----- Record set -----
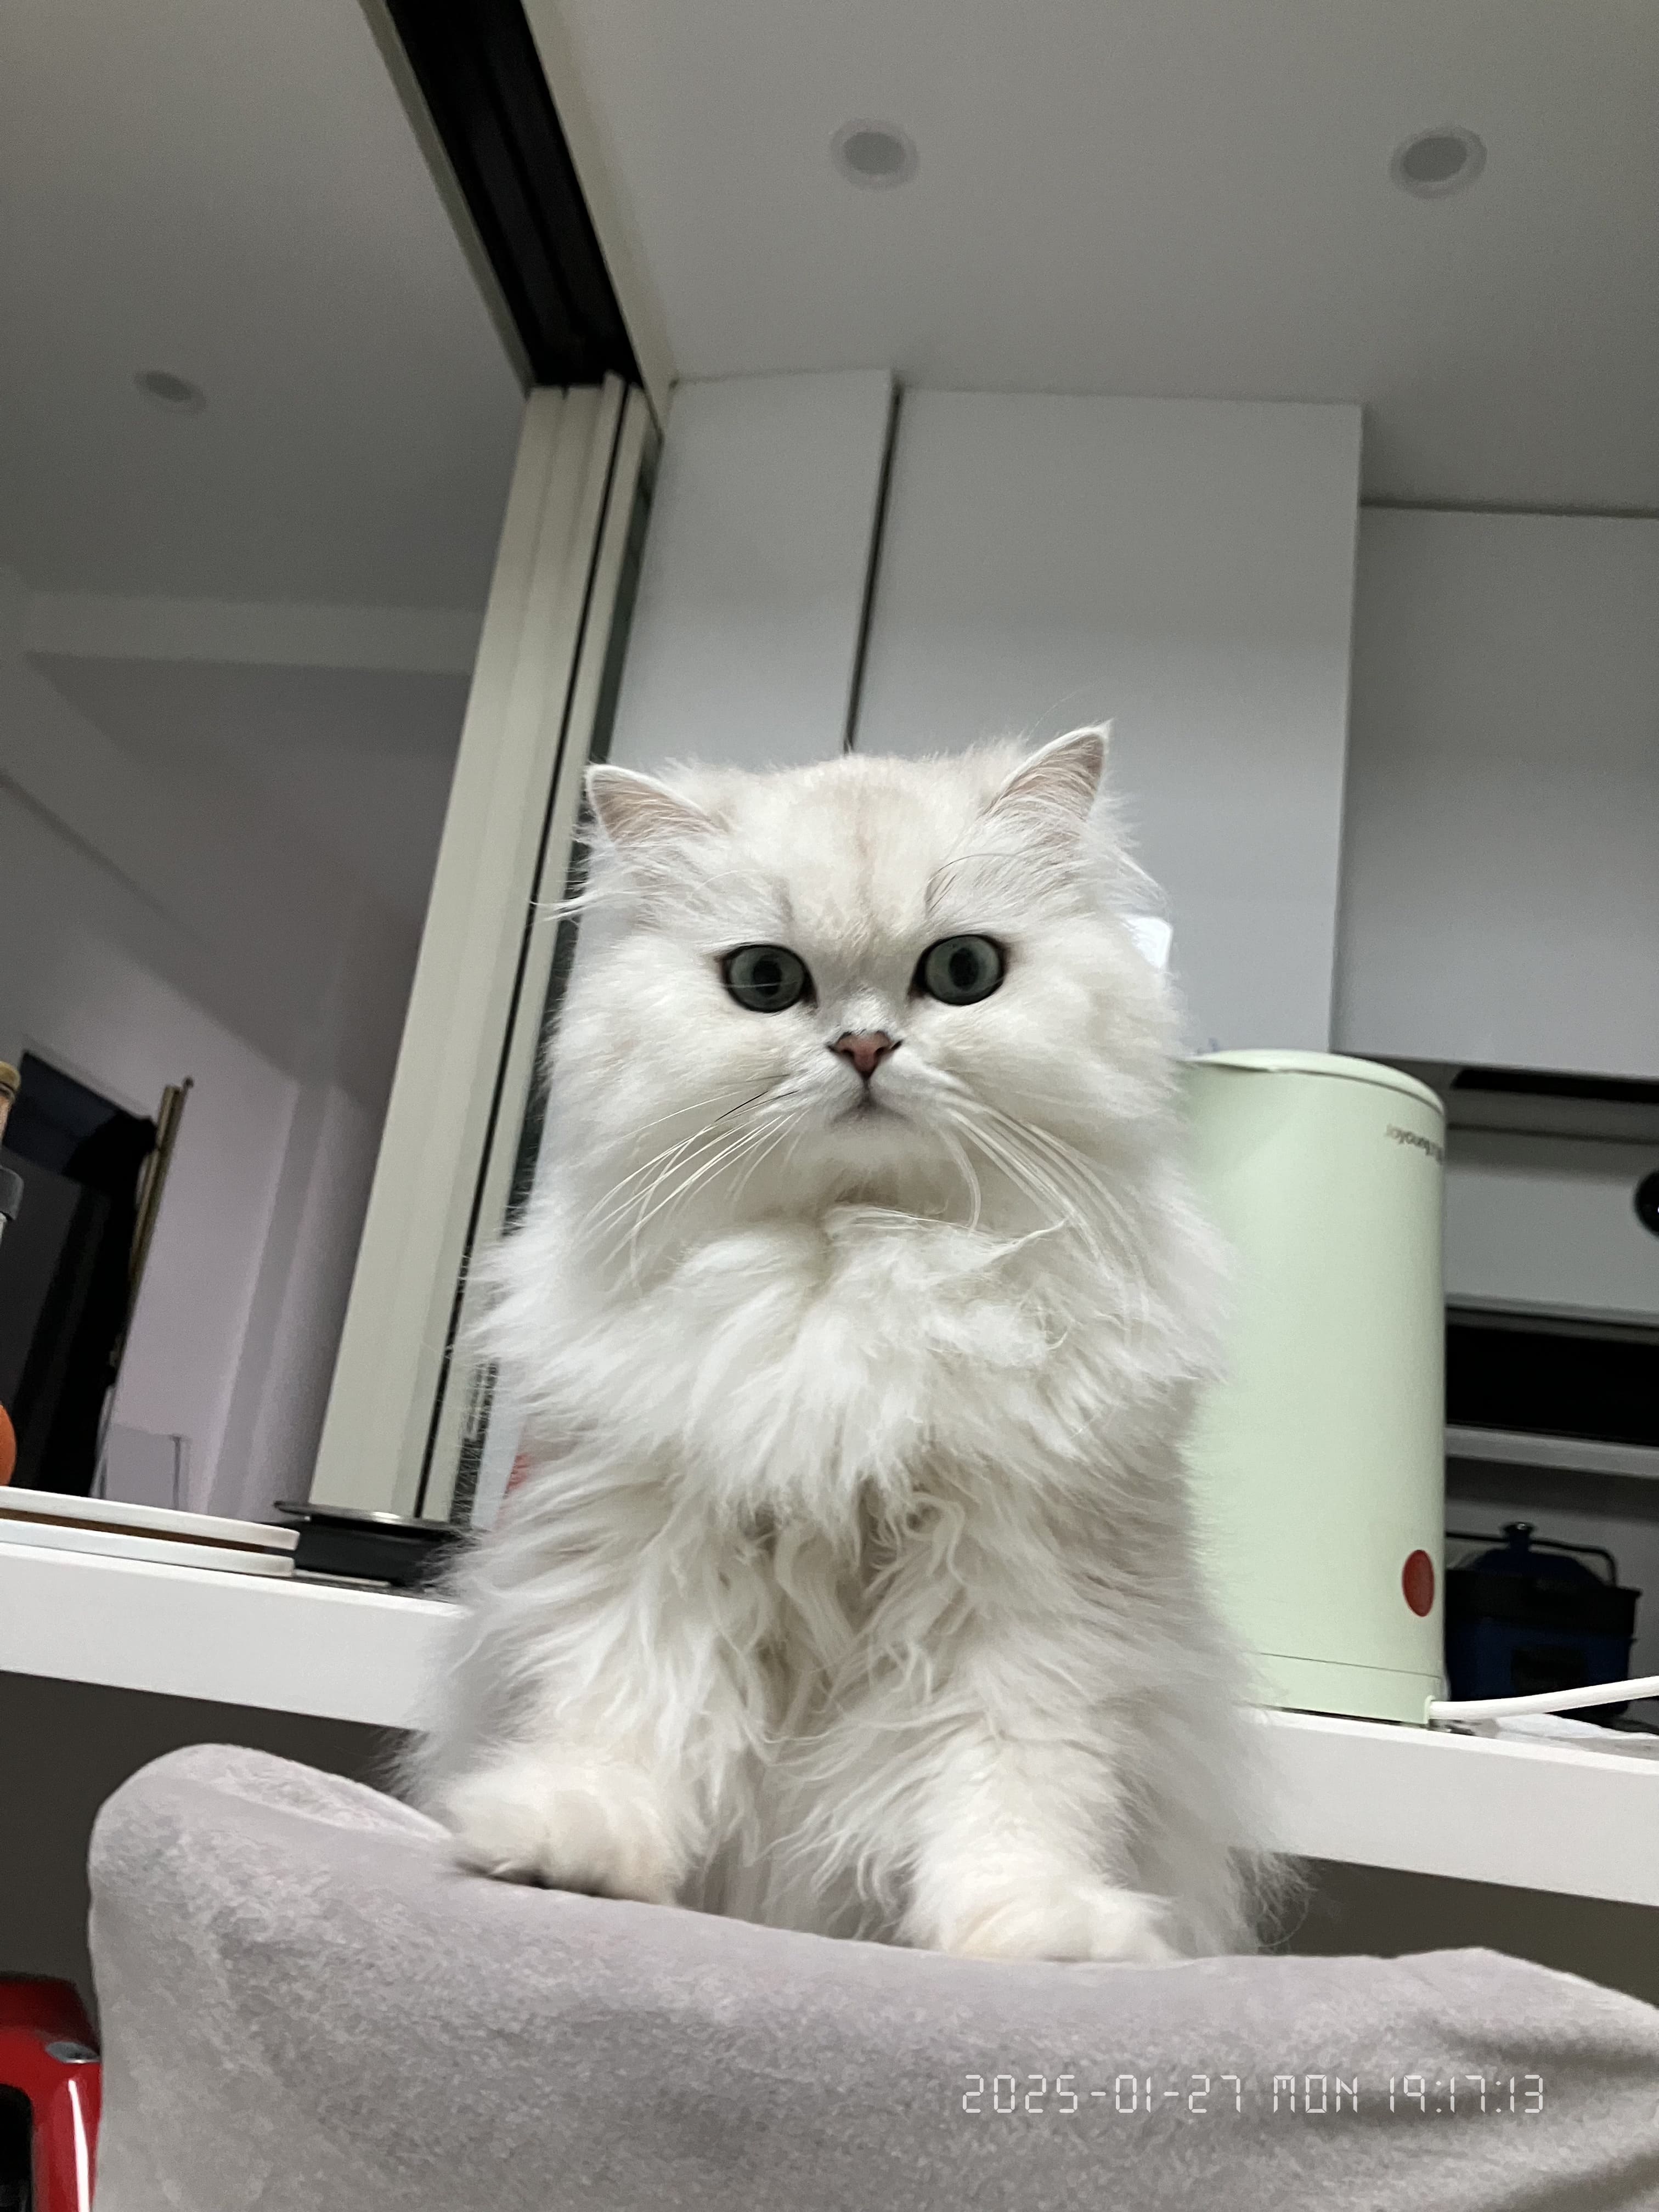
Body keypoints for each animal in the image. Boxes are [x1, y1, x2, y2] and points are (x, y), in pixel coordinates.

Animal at [413, 726, 1265, 1961]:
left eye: (962, 972)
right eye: (765, 982)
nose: (864, 1044)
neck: (856, 1263)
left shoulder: (1033, 1589)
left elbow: (1014, 1782)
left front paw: (1037, 1929)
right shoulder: (651, 1549)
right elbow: (628, 1711)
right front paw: (573, 1849)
-----
* **The problem**
The answer should consist of all lines from the records above that hold the word "right".

* **Problem solution**
right eye: (765, 982)
right shoulder: (651, 1549)
right elbow: (628, 1711)
right front paw: (573, 1849)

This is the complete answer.